This seems to be trivially parallelizable:
- You've got an outer loop that you run 90 times.
- Each time, you're not mutating any shared arrays except
final_emit
- … and that, only to store into a unique row.
- It looks like most of the work inside the loop is numpy array-wide operations, which will release the GIL.
So (using the futures backport of concurrent.futures, since you seem to be on 2.7):
import numpy as np
import time
import futures
division = 90
freq_division = 50
cd = 3000
boost_factor = np.random.rand(division, division, cd)
freq_bins = np.linspace(1, 60, freq_division)
es = np.random.randint(1,10, size = (cd, freq_division))
final_emit = np.zeros((division, division, freq_division))
def dostuff(i):
fre_boost = np.einsum('ij, k->ijk', boost_factor[i], freq_bins)
# ...
to_bin_emit = np.multiply(to_bin_emit, freq_bins, out=to_bin_emit)
return np.sum(to_bin_emit, axis=1)
with futures.ThreadPoolExecutor(max_workers=8) as x:
for i, row in enumerate(x.map(dostuff, xrange(division))):
final_emit[i] = row
If this works, there are two tweaks to try, either of which might be more efficient. We don't really care which order the results come back in, but map queues them up in order. This can waste a bit of space and time. I don't think it will make much difference (presumably, the vast majority of your time is presumably spent doing the calculations, not writing out the results), but without profiling your code, it's hard to be sure. So, there are two easy ways around this problem.
Using as_completed lets us use the results in whatever order they finish, rather than in the order we queued them. Something like this:
def dostuff(i):
fre_boost = np.einsum('ij, k->ijk', boost_factor[i], freq_bins)
# ...
to_bin_emit = np.multiply(to_bin_emit, freq_bins, out=to_bin_emit)

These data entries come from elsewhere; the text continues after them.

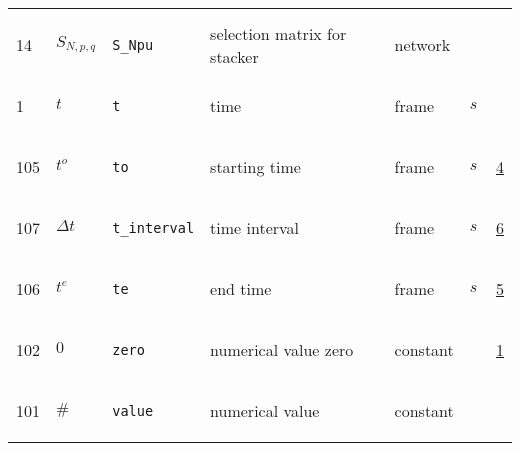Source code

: \begin{longtable}{|p{1cm}|p{2.5cm}|p{4.5cm}|p{8cm}|p{3.0cm}|p{3cm}|p{1cm}|}
             & $  $
             & \\
            14
             & \hypertarget{"v:14"}{ $ {{S}}{_{N, p, q}} $}
             & \verb|S_Npu|
             & selection matrix for stacker
             & \begin{lay}network \end{lay}
             & $  $
             & \\
            1
             & \hypertarget{"v:1"}{ $ {t}{_{}} $}
             & \verb|t|
             & time
             & \begin{lay}frame \end{lay}
             & $ s \, $
             & \\
            105
             & \hypertarget{"v:105"}{ $ {{t^o}}{_{}} $}
             & \verb|to|
             & starting time
             & \begin{lay}frame \end{lay}
             & $ s \, $
             &                 \hyperlink{"e:4"}{ 4 }
                 \\
            107
             & \hypertarget{"v:107"}{ $ {{\Delta t}}{_{}} $}
             & \verb|t_interval|
             & time interval
             & \begin{lay}frame \end{lay}
             & $ s \, $
             &                 \hyperlink{"e:6"}{ 6 }
                 \\
            106
             & \hypertarget{"v:106"}{ $ {{t^e}}{_{}} $}
             & \verb|te|
             & end time
             & \begin{lay}frame \end{lay}
             & $ s \, $
             &                 \hyperlink{"e:5"}{ 5 }
                 \\
            102
             & \hypertarget{"v:102"}{ $ {0}{_{}} $}
             & \verb|zero|
             & numerical value zero
             & \begin{lay}constant \end{lay}
             & $  $
             &                 \hyperlink{"e:1"}{ 1 }
                 \\
            101
             & \hypertarget{"v:101"}{ $ {{\#}}{_{}} $}
             & \verb|value|
             & numerical value
             & \begin{lay}constant \end{lay}
             & $  $
             & \\

\end{longtable}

return i, np.sum(to_bin_emit, axis=1)
with futures.ThreadPoolExecutor(max_workers=8) as x:
fs = [x.submit(dostuff, i) for i in xrange(division))
for i, row in futures.as_completed(fs):
final_emit[i] = row
Alternatively, we can make the function insert the rows directly, instead of returning them. This means we're now mutating a shared object from multiple threads. So I think we need a lock here, although I'm not positive (numpy's rules are a bit complicated, and I haven't read you code that thoroughly…). But that probably won't hurt performance significantly, and it's easy. So:
import numpy as np
import threading
# etc.
final_emit = np.zeros((division, division, freq_division))
final_emit_lock = threading.Lock()
def dostuff(i):
fre_boost = np.einsum('ij, k->ijk', boost_factor[i], freq_bins)
# ...
to_bin_emit = np.multiply(to_bin_emit, freq_bins, out=to_bin_emit)
with final_emit_lock:
final_emit[i] = np.sum(to_bin_emit, axis=1)
with futures.ThreadPoolExecutor(max_workers=8) as x:
x.map(dostuff, xrange(division))
That max_workers=8 in all of my examples should be tuned for your machine. Too many threads is bad, because they start fighting each other instead of parallelizing; too few threads is even worse, because some of your cores just sit there idle.
If you want this to run on a variety of machines, rather than tuning it for each one, the best guess (for 2.7) is usually:
import multiprocessing
# ...
with futures.ThreadPoolExecutor(max_workers=multiprocessing.cpu_count()) as x:
But if you want to squeeze the max performance out of a specific machine, you should test different values. In particular, for a typical quad-core laptop with hyperthreading, the ideal value can be anywhere from 4 to 8, depending on the exact work you're doing, and it's easier to just try all the values than to try to predict.